Google Recommendation: If you can't find a connector for your data source, you can still manually integrate it by creating entry groups and custom entries. To do that, you can: - Use one of the Data Catalog Client Libraries in one of the following languages: C#, Go, Java, Node.js, PHP, Python, or Ruby. - Or manually build on the Data Catalog API. However, there is a connector for PostgreSQL, so option C.

Matt_108Option: B
Jan 13, 2024

Option B - Data Catalog automatically maps out GCP resources and dev efforts are minimized by leveraging the data catalog API to do the same for postgresql db

joao_01Option: B
Apr 7, 2024

In the opction C, the expression "Use custom connectors to manually catalog PostgreSQL tables." is refering to the use case of Google when you want to use "Community-contributed connectors to multiple popular on-premises data sources". As you can see, this connectors are for ON-PREMISSES data sources ONLY. In this case the Postgres is in a VM in the cloud. Thus, the option correct is B.

joao_01
Apr 7, 2024

Link: https://cloud.google.com/data-catalog/docs/concepts/overview#catalog-non-google-cloud-assets

GCP001Option: B
Jan 8, 2024

B. -- Looks much better option as needed low development efforts. -- C not looking right as it will need lot of dev efforts for custom connectors.

saschak94Option: C
Feb 9, 2024

If you can't find a connector for your data source, you can still manually integrate it by creating entry groups and custom entries.

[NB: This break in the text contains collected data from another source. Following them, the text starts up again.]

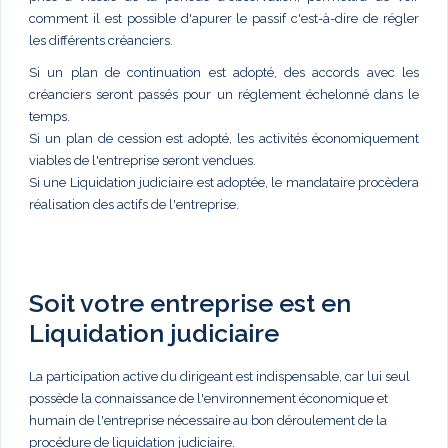
comment il est possible d'apurer le passif c'est-à-dire de régler
les différents créanciers.
Si un plan de continuation est adopté, des accords avec les
créanciers seront passés pour un réglement échelonné dans le
temps.
Si un plan de cession est adopté, les activités économiquement
viables de l'entreprise seront vendues.
Si une Liquidation judiciaire est adoptée, le mandataire procèdera
réalisation des actifs de l'entreprise.
Soit votre entreprise est en
Liquidation judiciaire
La participation active du dirigeant est indispensable, car lui seul
possède la connaissance de l'environnement économique et
humain de l'entreprise nécessaire au bon déroulement de la
procédure de liquidation judiciaire.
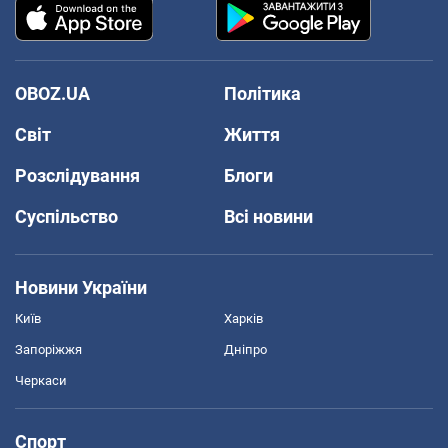
OBOZ.UA
Політика
Світ
Життя
Розслідування
Блоги
Суспільство
Всі новини
Новини України
Київ
Харків
Запоріжжя
Дніпро
Черкаси
Спорт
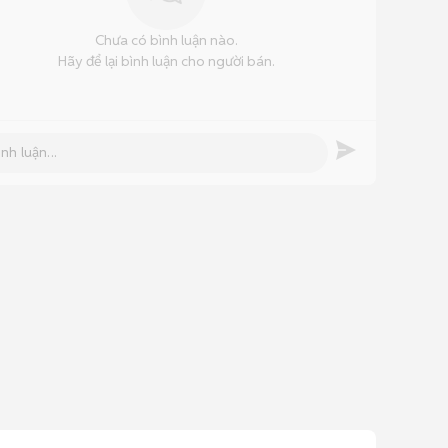
Chưa có bình luận nào.
Hãy để lại bình luận cho người bán.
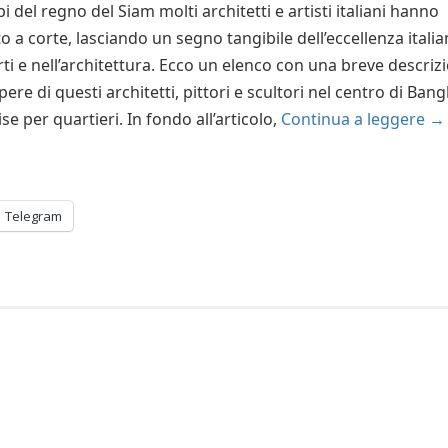
i del regno del Siam molti architetti e artisti italiani hanno
o a corte, lasciando un segno tangibile dell’eccellenza itali
rti e nell’architettura. Ecco un elenco con una breve descriz
pere di questi architetti, pittori e scultori nel centro di Ban
se per quartieri. In fondo all’articolo,
Continua a leggere
→
Telegram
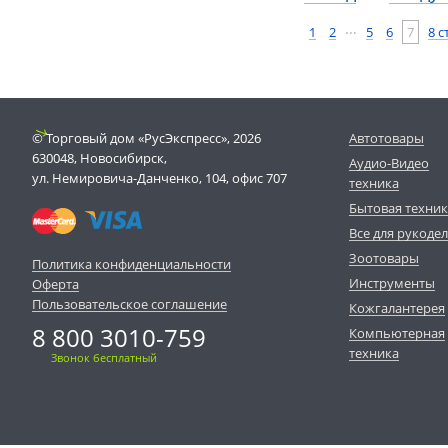
…
1
2
5
6
7
8 
© Торговый дом «РусЭкспресс», 2026
Автотовары
630048, Новосибирск,
Аудио-Видео
ул. Немировича-Данченко, 104, офис 707
техника
Бытовая техни
Все для рукоде
Зоотовары
Политика конфиденциальности
Инструменты
Оферта
Пользовательское соглашение
Кожгалантерея
8 800 3010-759
Компьютерная
техника
Звонок бесплатный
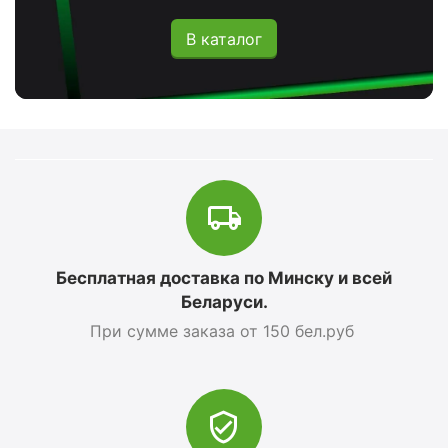
В каталог
Бесплатная доставка по Минску и всей
Беларуси.
При сумме заказа от 150 бел.руб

To do that, you can: - Manually build on the Data Catalog API.

LaxmanTiwariOption: C
Apr 25, 2024

I vote for c as per Integrate on-premises data sources To integrate on-premises data sources, you can use the corresponding Python connectors contributed by the community: under the link https://cloud.google.com/data-catalog/docs/integrate-data-sources

LaxmanTiwari
Apr 25, 2024

data catalog api will come into effect if custom connectors are not available via community repos.

fitri001Option: B
Jun 17, 2024

BigQuery Datasets and Pub/Sub Topics: Google Data Catalog can automatically catalog metadata from BigQuery and Pub/Sub, making it easy to discover and manage these data assets without additional development effort. PostgreSQL Tables: While Data Catalog does not have built-in connectors for PostgreSQL, you can use the Data Catalog APIs to manually catalog the PostgreSQL tables. This requires some custom development but is manageable compared to creating custom connectors for everything.

Harshzh12Option: B
Feb 26, 2024

Datacatalog API contain the connector for postgresql with using it developer don't have to create the custom connectors

Y___ashOption: B
Mar 13, 2024

Use Data Catalog to automatically catalog BigQuery datasets and Pub/Sub topics. Use Data Catalog APIs to manually catalog PostgreSQL tables.

hanoverquayOption: B
Mar 16, 2024

option B, there's no need to build a custom connector now, postgreSQL is now supported https://github.com/GoogleCloudPlatform/datacatalog-connectors-rdbms/tree/master/google-datacatalog-postgresql-connector

d11379b
Mar 24, 2024

I think “custom connector” here may just infer that this is not official tools? as the doc mentioned “ connectors contributed by the community” And should not be B as “manually catalog by API “ this is a way even more basic than using connector

CassimOption: B
May 14, 2024

Option B leverages Data Catalog to automatically catalog BigQuery datasets and Pub/Sub topics, which streamlines the process and reduces manual effort. Using Data Catalog APIs to manually catalog PostgreSQL tables ensures consistency across all data assets while minimizing development and configuration efforts.

virat_kohliOption: B
May 22, 2024

B. Use Data Catalog to automatically catalog BigQuery datasets and Pub/Sub topics. Use Data Catalog APIs to manually catalog PostgreSQL tables.